(Saved entries)
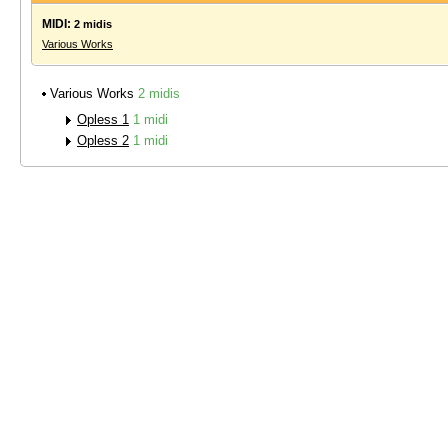
MIDI:
2 midis
Various Works
Various Works
2 midis
Opless 1
1 midi
Opless 2
1 midi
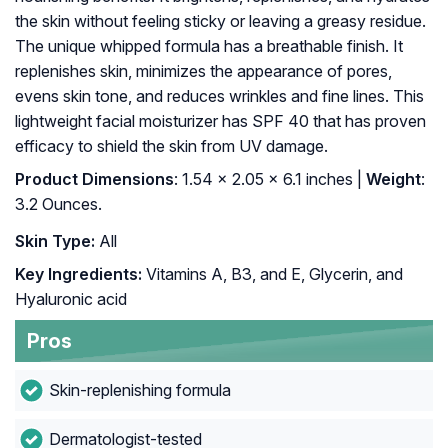
the skin without feeling sticky or leaving a greasy residue.
The unique whipped formula has a breathable finish. It
replenishes skin, minimizes the appearance of pores,
evens skin tone, and reduces wrinkles and fine lines. This
lightweight facial moisturizer has SPF 40 that has proven
efficacy to shield the skin from UV damage.
Product Dimensions
: 1.54 x 2.05 x 6.1 inches |
Weight
:
3.2 Ounces.
Skin Type:
All
Key Ingredients:
Vitamins A, B3, and E, Glycerin, and
Hyaluronic acid
Pros
Skin-replenishing formula
Dermatologist-tested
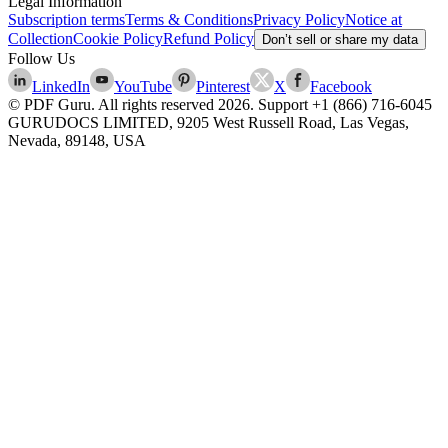
Legal Information
Subscription terms
Terms & Conditions
Privacy Policy
Notice at
Collection
Cookie Policy
Refund Policy
Don’t sell or share my data
Follow Us
LinkedIn
YouTube
Pinterest
X
Facebook
© PDF Guru. All rights reserved
2026
. Support
+1 (866) 716-6045
GURUDOCS LIMITED, 9205 West Russell Road, Las Vegas,
Nevada, 89148, USA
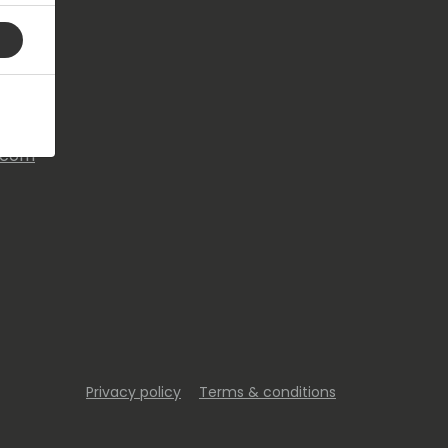
s.com
Privacy policy
Terms & conditions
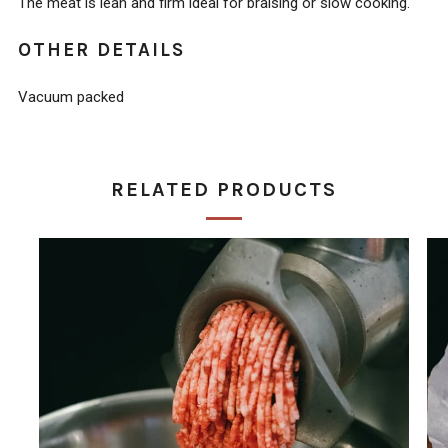
The meat is lean and firm ideal for braising or slow cooking.
OTHER DETAILS
Vacuum packed
RELATED PRODUCTS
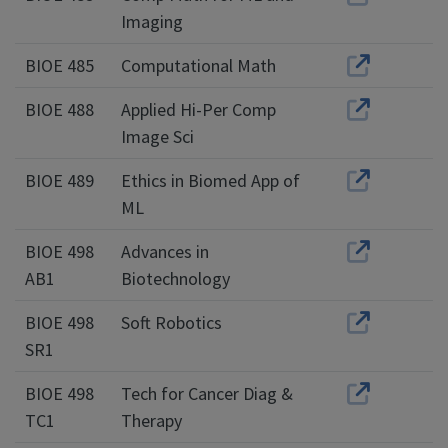
Imaging
BIOE 485
Computational Math
BIOE 488
Applied Hi-Per Comp
Image Sci
BIOE 489
Ethics in Biomed App of
ML
BIOE 498
Advances in
AB1
Biotechnology
BIOE 498
Soft Robotics
SR1
BIOE 498
Tech for Cancer Diag &
TC1
Therapy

* [JOB] Your copy should hold exactly the lines from the one with "the skin without" through the end of the records, both included, and no pictures.

* [SOLUTION FOR THIS PROBLEM]
the skin without feeling sticky or leaving a greasy residue.
The unique whipped formula has a breathable finish. It
replenishes skin, minimizes the appearance of pores,
evens skin tone, and reduces wrinkles and fine lines. This
lightweight facial moisturizer has SPF 40 that has proven
efficacy to shield the skin from UV damage.
Product Dimensions
: 1.54 x 2.05 x 6.1 inches |
Weight
:
3.2 Ounces.
Skin Type:
All
Key Ingredients:
Vitamins A, B3, and E, Glycerin, and
Hyaluronic acid
Pros
Skin-replenishing formula
Dermatologist-tested
Legal Information
Subscription terms
Terms & Conditions
Privacy Policy
Notice at
Collection
Cookie Policy
Refund Policy
Don’t sell or share my data
Follow Us
LinkedIn
YouTube
Pinterest
X
Facebook
© PDF Guru. All rights reserved
2026
. Support
+1 (866) 716-6045
GURUDOCS LIMITED, 9205 West Russell Road, Las Vegas,
Nevada, 89148, USA
s.com
Privacy policy
Terms & conditions
The meat is lean and firm ideal for braising or slow cooking.
OTHER DETAILS
Vacuum packed
RELATED PRODUCTS
Imaging
BIOE 485
Computational Math
BIOE 488
Applied Hi-Per Comp
Image Sci
BIOE 489
Ethics in Biomed App of
ML
BIOE 498
Advances in
AB1
Biotechnology
BIOE 498
Soft Robotics
SR1
BIOE 498
Tech for Cancer Diag &
TC1
Therapy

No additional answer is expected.